++++ INFORMATION PROVIDED ++++

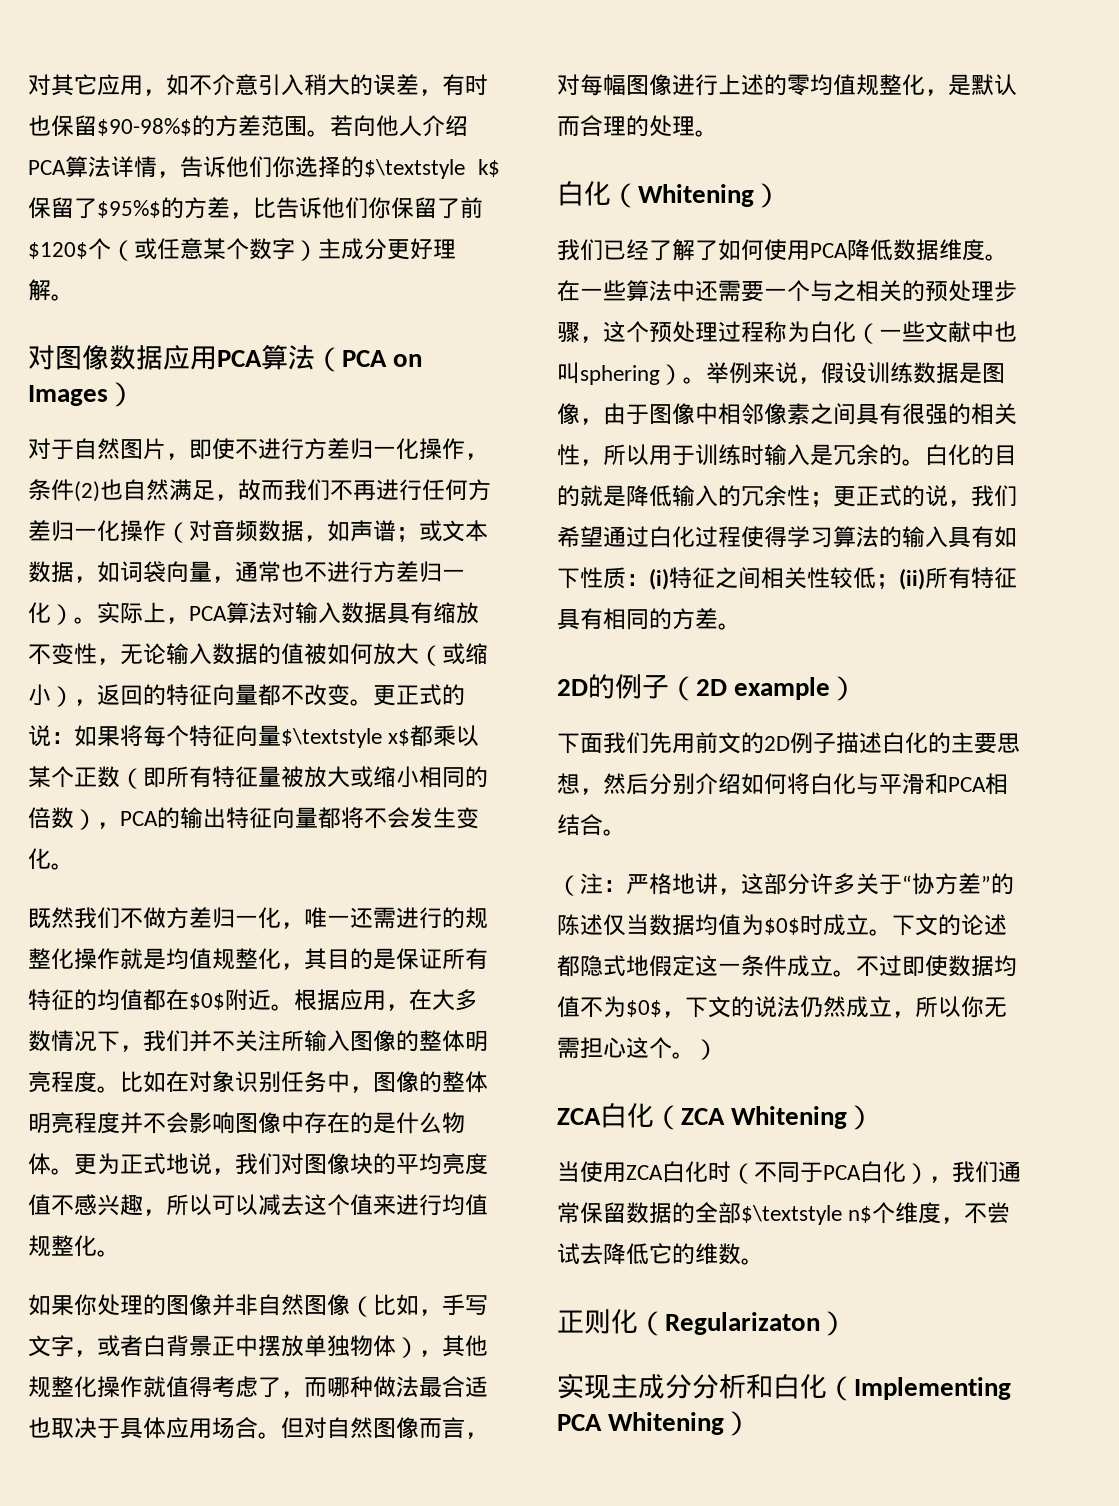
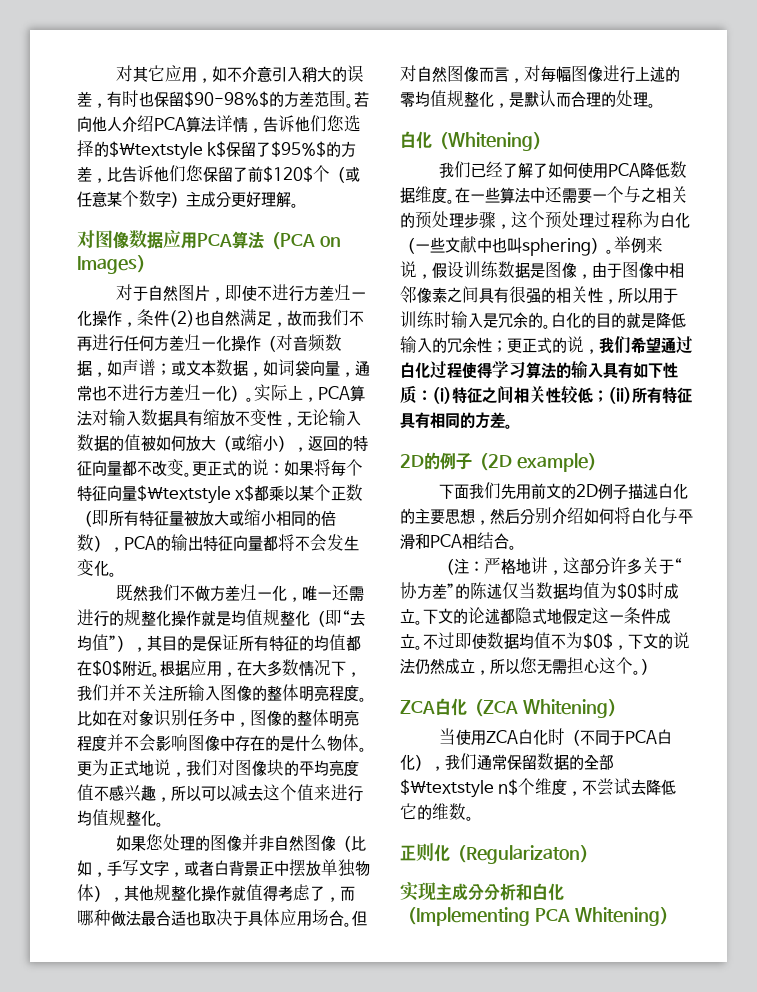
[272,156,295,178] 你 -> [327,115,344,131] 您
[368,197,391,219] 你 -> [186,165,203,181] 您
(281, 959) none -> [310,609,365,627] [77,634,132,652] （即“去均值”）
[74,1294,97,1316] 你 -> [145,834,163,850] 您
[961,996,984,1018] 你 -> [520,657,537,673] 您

++++
++++ INFORMATION PROVIDED ++++

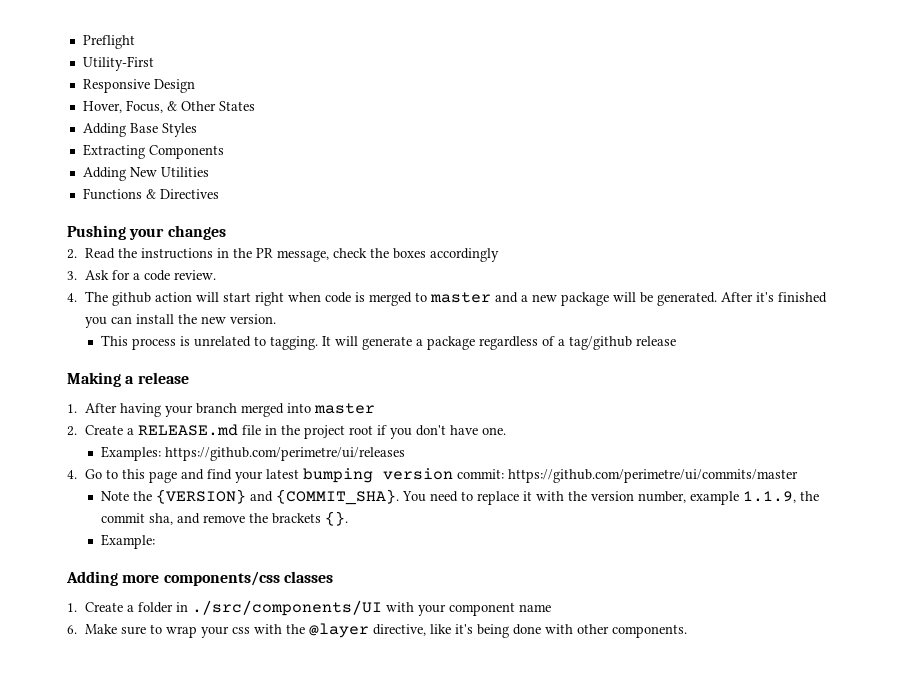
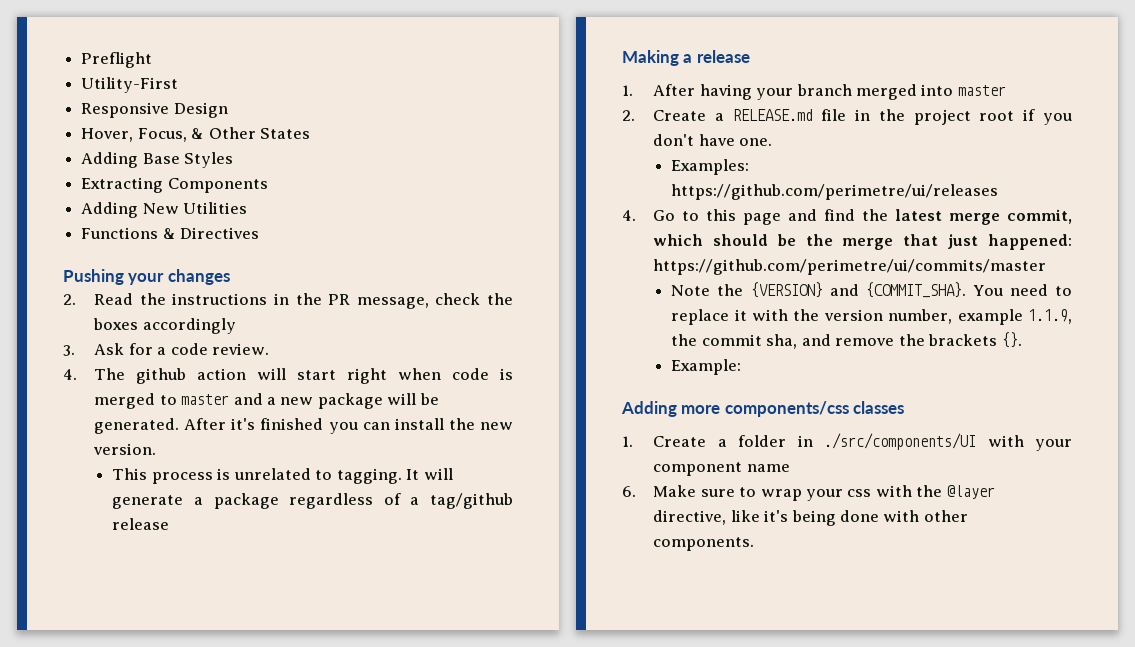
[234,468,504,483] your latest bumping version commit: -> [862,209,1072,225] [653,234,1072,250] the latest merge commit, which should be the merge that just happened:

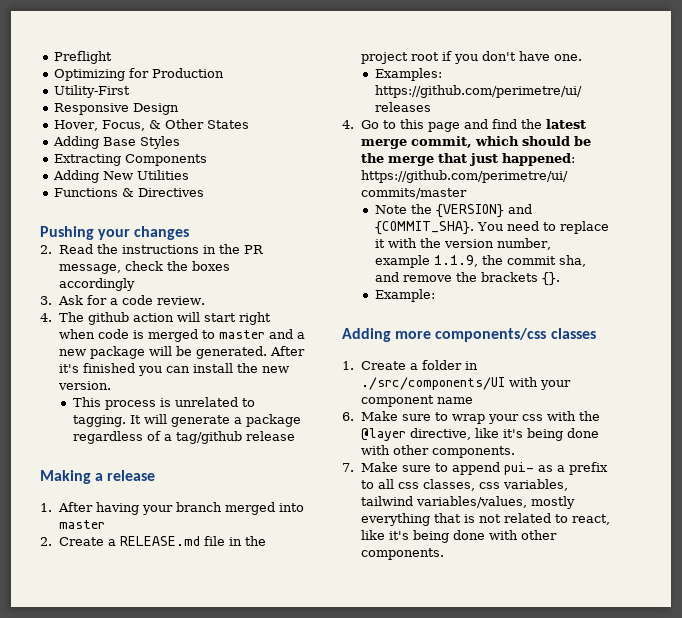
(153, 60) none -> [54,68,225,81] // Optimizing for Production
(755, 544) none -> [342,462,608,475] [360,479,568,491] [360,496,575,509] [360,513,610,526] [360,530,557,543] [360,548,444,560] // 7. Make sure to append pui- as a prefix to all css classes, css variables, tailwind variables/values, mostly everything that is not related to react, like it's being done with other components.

++++

* PROMPT *
Show all lines in the entries above where the string "that" appears.

* REPLY TO THE TASK *
[234,468,504,483] your latest bumping version commit: -> [862,209,1072,225] [653,234,1072,250] the latest merge commit, which should be the merge that just happened:
(755, 544) none -> [342,462,608,475] [360,479,568,491] [360,496,575,509] [360,513,610,526] [360,530,557,543] [360,548,444,560] // 7. Make sure to append pui- as a prefix to all css classes, css variables, tailwind variables/values, mostly everything that is not related to react, like it's being done with other components.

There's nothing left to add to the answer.